## Задание
Перепишите отрывок, начиная со слов «Никогда не забуду, в» и далее до слов «ненависть, а презрение.» включительно, заменив «ресторане» на «кафе».

## Отрывок
+---+

А в качестве иллюстраций упадка – жанровая живопись, те самые то итальянские босоногие мальчишки, то загадочные девушки из гаремов. Но в случае с гаремами все еще проще: мечтали же не о гареме на самом деле, а о групповухе, на что в те времена у немногих в Европе и Северной Америке находились ресурсы (да и смелость нужна; вообразите: оргия в Манчестере или Франкфурте 1857 года, к примеру!). Здесь – нельзя, здесь – в лучшем случае – пойти в бордель или завести содержанку, а «там» можно. Эх. «Сара, у людей золотые унитазы!» Живописная нищета в живописи XVIII–XX веков – просто реклама дешевого и прельстительного товара; вот они, живые, непосредственные, влекущие, слегка отмоем и поимеем. Собственно, и имеем по сей день, как бы это нынче ни называлось. Самое отвратительное в Эль-Нидо – безобразные, с бычьими или петушиными шеями, с обвислыми или надутыми брюхами европейцы и американцы, гордо вышагивающие рядом с купленными на брачном рынке милыми филиппинками. Нарисовать – даже не фото, а без затей, просто хорошо нарисовать, типа «реалистически», для народности – двадцать портретов таких пар; всю затею назвать Modern Slavery; сделать выставку с каталогом. Лучше даже передвижную выставку; пусть полюбуются на себя: в Далласе, в Демойне, в Стокгольме, в Бирмингеме, в Эссене. Но ведь не заметят, вот что. А заметят – завопят, мол, тоже мне, нашли проблему, у нас в Вашингтоне Трамп, в Сирии «Исламское государство», полчища мигрантов, сбои в iOS, плюс Вуди Аллен оказался сексуальным хищником, ах, как такое вынести. И ведь невдомек, что все это, как сказал бы Блок, возмездие.

Никогда не забуду, в Гейдельберге видел такую пару. Тощий рыжий немец приват-доцентского вида в ресторане наставлял филиппинскую жену в основах европейской бережливости, мол, вот это блюдо надо брать вот с этим, получается выгоднее и еще дают бесплатно маленькое пиво. Она печально послушно кивала, но, клянусь, я разглядел в ее глазах даже не ненависть, а презрение.

+---+

## Данные
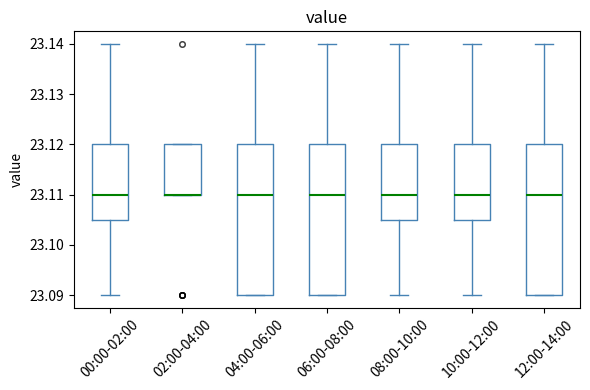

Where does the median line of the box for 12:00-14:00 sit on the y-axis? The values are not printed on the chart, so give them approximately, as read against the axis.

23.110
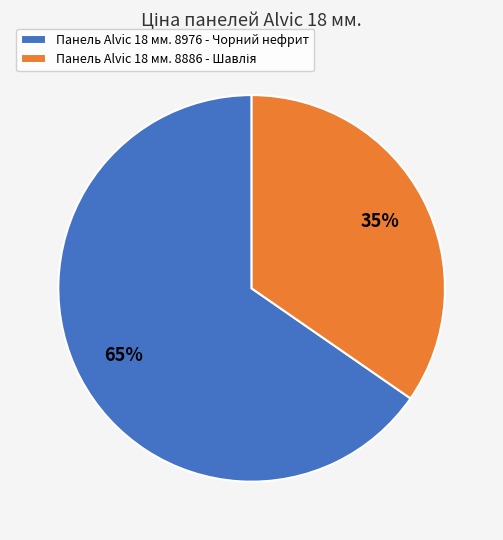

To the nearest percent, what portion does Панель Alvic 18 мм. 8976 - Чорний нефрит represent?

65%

+---+

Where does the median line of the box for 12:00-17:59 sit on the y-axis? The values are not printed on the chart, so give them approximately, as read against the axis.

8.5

+---+

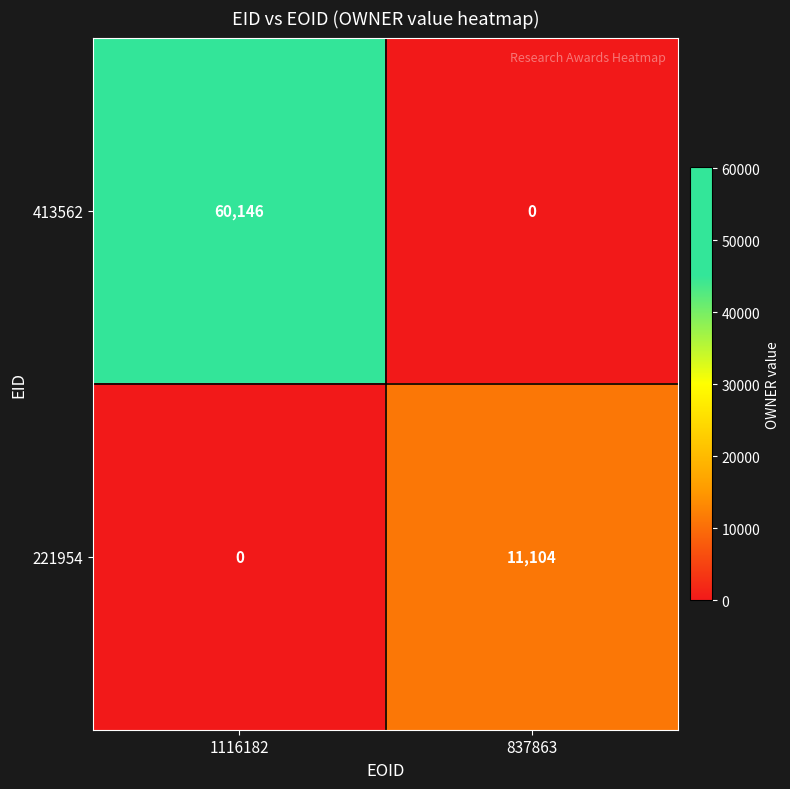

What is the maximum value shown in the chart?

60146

+---+

## Решённая задача
Никогда не забуду, в Гейдельберге видел такую пару. Тощий рыжий немец приват-доцентского вида в кафе наставлял филиппинскую жену в основах европейской бережливости, мол, вот это блюдо надо брать вот с этим, получается выгоднее и еще дают бесплатно маленькое пиво. Она печально послушно кивала, но, клянусь, я разглядел в ее глазах даже не ненависть, а презрение.